Hi,
I am relatively new to CUDA so I am most likely missing something here.
I provide below a code that resembles the actual kernel in terms of thread/grid sizes,
as well as program flow. The provided code also exhibits weird behavior, i.e. when typecasting
a float number to float the 100x slowdown is gone. I use clock() from the host side to time the kernel and
I have also verified the slowdown with visual profiler.
#include <cuda.h>
#include <stdio.h>
#define mul 1
__global__
void test(short* in, float* out, int a, int b, int c, int d, int e)
{
int pixel = threadIdx.x + blockIdx.x * blockDim.x;
if(pixel < mul * a * b * d * e)
{
float tmp = 0.0;
int id = 0;
float tmp2;
for(int i = 0; i < c; i++)
{
tmp2 = (float)in[id];
tmp = tmp + 3.32 + tmp2;//SLOW
//tmp = tmp + (float)3.32 + tmp2;//FAST
id += 328;
}
out[pixel] = tmp/(float)c;
}
}
int main()
{
int a = 100;
int b = 10;
int c = 128;
int d = 321;
int e = 161;
clock_t t1, t2;
float* d_out;
float* h_out;
short* d_in;
short* h_in;
h_out = (float*)malloc(mul * a * b * d * e * sizeof(float));
h_in = (short*)malloc(a * b * 1000 * c * sizeof(short));//normally contains data
cudaMalloc(&d_out, mul * a * b * d * e * sizeof(float));
cudaMalloc(&d_in, a * b * 1000 * c * sizeof(short));
cudaMemcpy(d_in, h_in, a * b * 1000 * c * sizeof(short), cudaMemcpyHostToDevice);
dim3 blocks((int)ceil( (float)(mul * a * b * d * e) / (float)1024));
dim3 threads_per_block(1024);
t1 = clock();
test<<<blocks, threads_per_block>>>(d_in, d_out, a, b, c, d, e);
cudaDeviceSynchronize();
t2 = clock();
cudaMemcpy(h_out, d_out, a * b * d * e * sizeof(float), cudaMemcpyDeviceToHost);
//printing some random values to make sure the result is correct
for(int i = 10032; i < 10070; i++)
{
printf("%f\n", h_out[i]);
}
printf("time: %ld\n", t2-t1);
}
Using either of the commented lines within the for loop of the kernel, result in a execution time difference of 100x.
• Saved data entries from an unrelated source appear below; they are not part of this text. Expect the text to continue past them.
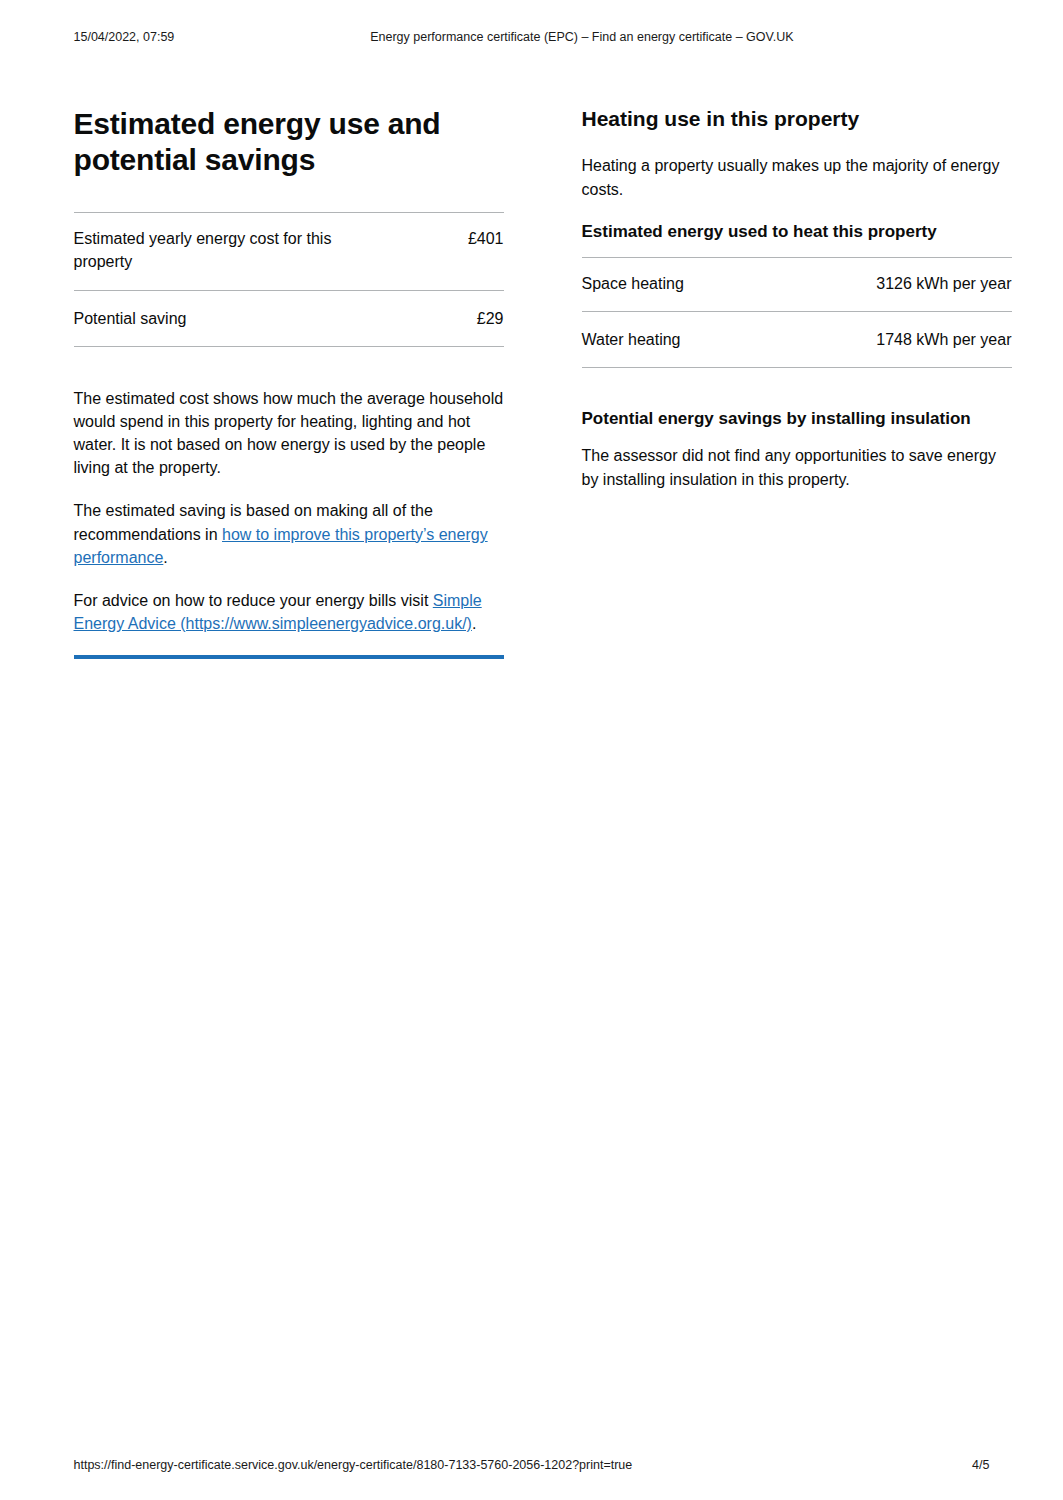15/04/2022, 07:59
Energy performance certificate (EPC) – Find an energy certificate – GOV.UK
Estimated energy use and potential savings
Estimated yearly energy cost for this property
£401
Potential saving
£29
The estimated cost shows how much the average household would spend in this property for heating, lighting and hot water. It is not based on how energy is used by the people living at the property.
The estimated saving is based on making all of the recommendations in how to improve this property’s energy performance.
For advice on how to reduce your energy bills visit Simple Energy Advice (https://www.simpleenergyadvice.org.uk/).
Heating use in this property
Heating a property usually makes up the majority of energy costs.
Estimated energy used to heat this property
Space heating
3126 kWh per year
Water heating
1748 kWh per year
Potential energy savings by installing insulation
The assessor did not find any opportunities to save energy by installing insulation in this property.
https://find-energy-certificate.service.gov.uk/energy-certificate/8180-7133-5760-2056-1202?print=true
4/5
The same slowdown also occurs with several other minor code changes and/or when using the -arch switch to
compile for different architectures.
A search online indicated that this could be a compiler optimization problem.
Can you please provide some hints as to what the problem could be and how to avoid similar problems?
The GPU used is quadro RTX6000.
Thanks!